-- Exercise --
Which lines make up the answer? Those from the line with "Fly. Tại đây, cung" through the end of the data; reproduce them exactly.

Transcribed page contents
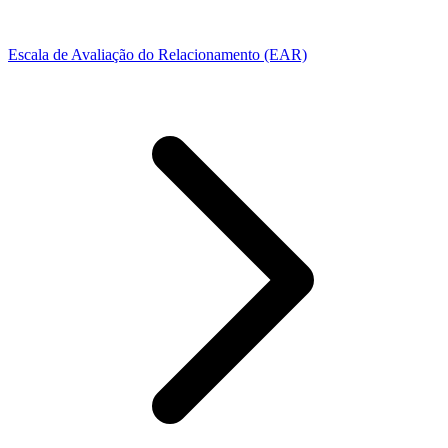
Escala de Avaliação do Relacionamento (EAR)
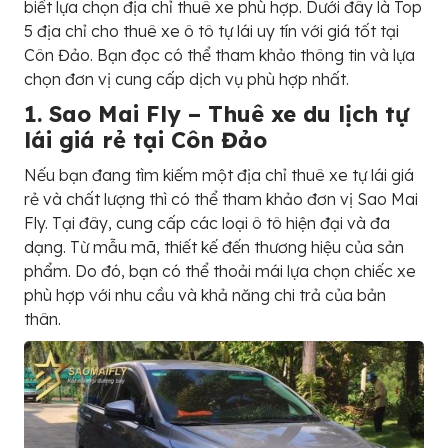
biết lựa chọn địa chỉ thuê xe phù hợp. Dưới đây là Top
5 địa chỉ cho thuê xe ô tô tự lái uy tín với giá tốt tại
Côn Đảo. Bạn đọc có thể tham khảo thông tin và lựa
chọn đơn vị cung cấp dịch vụ phù hợp nhất.
1. Sao Mai Fly – Thuê xe du lịch tự
lái giá rẻ tại Côn Đảo
Nếu bạn đang tìm kiếm một địa chỉ thuê xe tự lái giá
rẻ và chất lượng thì có thể tham khảo đơn vị Sao Mai
Fly. Tại đây, cung cấp các loại ô tô hiện đại và đa
dạng. Từ mẫu mã, thiết kế đến thương hiệu của sản
phẩm. Do đó, bạn có thể thoải mái lựa chọn chiếc xe
phù hợp với nhu cầu và khả năng chi trả của bản
thân.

-- Written response --
Fly. Tại đây, cung cấp các loại ô tô hiện đại và đa
dạng. Từ mẫu mã, thiết kế đến thương hiệu của sản
phẩm. Do đó, bạn có thể thoải mái lựa chọn chiếc xe
phù hợp với nhu cầu và khả năng chi trả của bản
thân.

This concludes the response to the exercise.